MIT creates clothes that can sense movement via touch
April 02, 2021 - United States Of America
Scientists at Massachusetts Institute of Technology have designed clothes that can sense a person’s movement via touch. These can determine whether someone is sitting, walking, or doing particular poses. The team says that these clothes could be used for athletic training and rehabilitation, and even to monitor health of those in assisted-care facilities.
The clothing uses special fibres to sense a person’s movement via touch. The research has been carried out at MIT’s Computer Science and Artificial Intelligence Lab (CSAIL). The scientists say that their clothes could be used for athletic training and rehabilitation. With patients’ permission they could even help passively monitor the health of residents in assisted-care facilities and determine if, for example, someone has fallen or is unconscious.
The team has developed a range of prototypes, from socks and gloves to a full vest. The team’s “tactile electronics” use a mix of more typical textile fibres alongside a small amount of custom-made functional fibres that sense pressure from the person wearing the garment.
According to CSAIL graduate student Yiyue Luo, a key advantage of the team’s design is that, unlike many existing wearable electronics, theirs can be incorporated into traditional large-scale clothing production.

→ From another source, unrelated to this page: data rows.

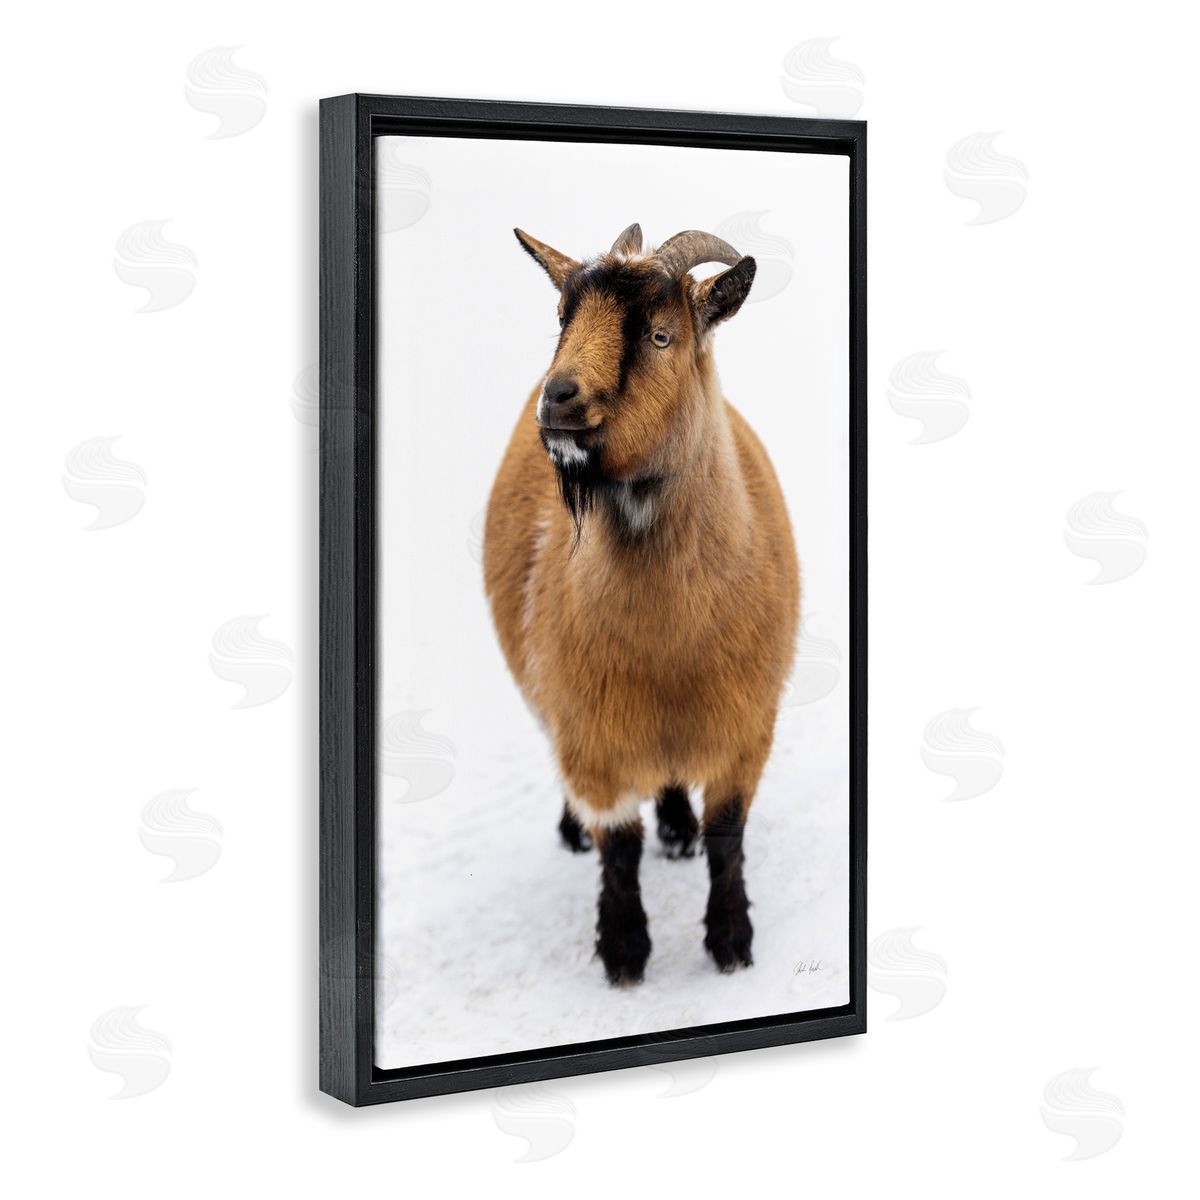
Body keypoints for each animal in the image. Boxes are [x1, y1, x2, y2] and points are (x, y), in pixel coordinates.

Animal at [483, 223, 799, 984]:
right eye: (562, 318)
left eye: (660, 335)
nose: (558, 399)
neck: (669, 647)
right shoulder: (592, 732)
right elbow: (619, 846)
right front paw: (624, 951)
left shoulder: (747, 726)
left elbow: (727, 836)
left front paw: (732, 942)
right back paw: (574, 832)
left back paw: (678, 828)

The machine-knitted tactile textiles are soft, stretchable, breathable, and can take a wide range of forms.
“Traditionally it’s been hard to develop a mass-production wearable that provides high-accuracy data across a large number of sensors,” says Luo, lead author of the paper being published in Nature Electronics. “When you manufacture lots of sensor arrays, some of them will not work and some of them will work worse than others, so we developed a self-correcting mechanism that uses a self-supervised machine learning algorithm to recognise and adjust when certain sensors in the design are off base.”

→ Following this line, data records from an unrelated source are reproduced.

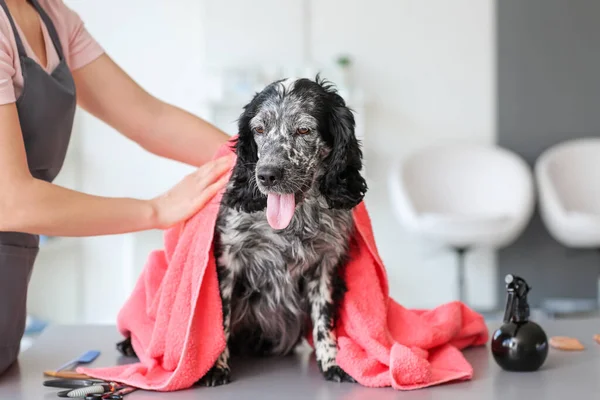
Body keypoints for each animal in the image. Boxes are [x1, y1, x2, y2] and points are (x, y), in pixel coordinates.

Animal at [114, 76, 366, 388]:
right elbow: (219, 317)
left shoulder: (325, 264)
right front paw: (215, 367)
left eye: (304, 129)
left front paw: (331, 361)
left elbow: (323, 318)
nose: (267, 175)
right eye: (259, 129)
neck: (290, 224)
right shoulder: (227, 261)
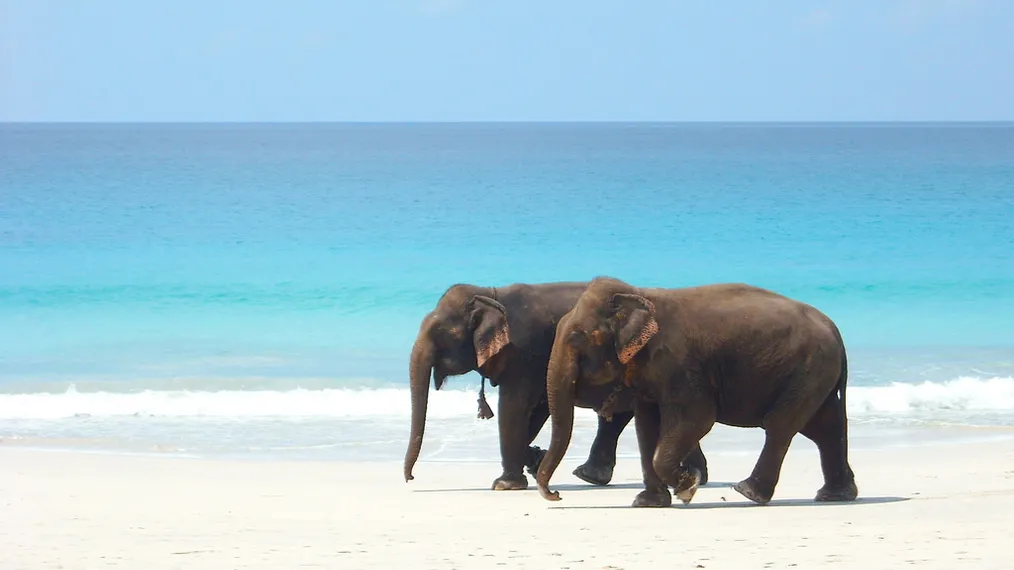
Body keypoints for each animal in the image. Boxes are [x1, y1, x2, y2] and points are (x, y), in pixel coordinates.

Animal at [403, 281, 710, 491]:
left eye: (441, 333)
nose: (410, 478)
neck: (491, 293)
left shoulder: (526, 352)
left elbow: (515, 406)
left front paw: (505, 484)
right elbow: (537, 409)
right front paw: (534, 460)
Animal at [535, 276, 858, 508]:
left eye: (576, 338)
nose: (556, 495)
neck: (640, 295)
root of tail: (836, 331)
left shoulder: (679, 363)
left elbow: (698, 418)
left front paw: (687, 488)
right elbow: (646, 426)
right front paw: (649, 503)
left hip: (809, 370)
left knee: (781, 425)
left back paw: (747, 492)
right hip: (815, 376)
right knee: (825, 428)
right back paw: (835, 495)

The team’s clothes have a range of capabilities. Their socks predict motion by looking at how different sequences of tactile footprints correlate to different poses as the user transitions from one pose to another. The full-sized vest can also detect the wearers' pose, activity, and the texture of the contacted surfaces.
The scientists feel a coach can use the sensor to analyse people’s postures and give suggestions on improvement. It could also be used by an experienced athlete to record their posture so that beginners can learn from them. In the long term, they even imagine that robots could be trained to learn how to do different activities using data from the wearables.
“Imagine robots that are no longer tactilely blind, and that have ‘skins’ that can provide tactile sensing just like we have as humans,” says Wan Shou, a postdoc at CSAIL. “Clothing with high-resolution tactile sensing opens up a lot of exciting new application areas for researchers to explore in the years to come.”
The research was partially funded by Toyota Research Institute.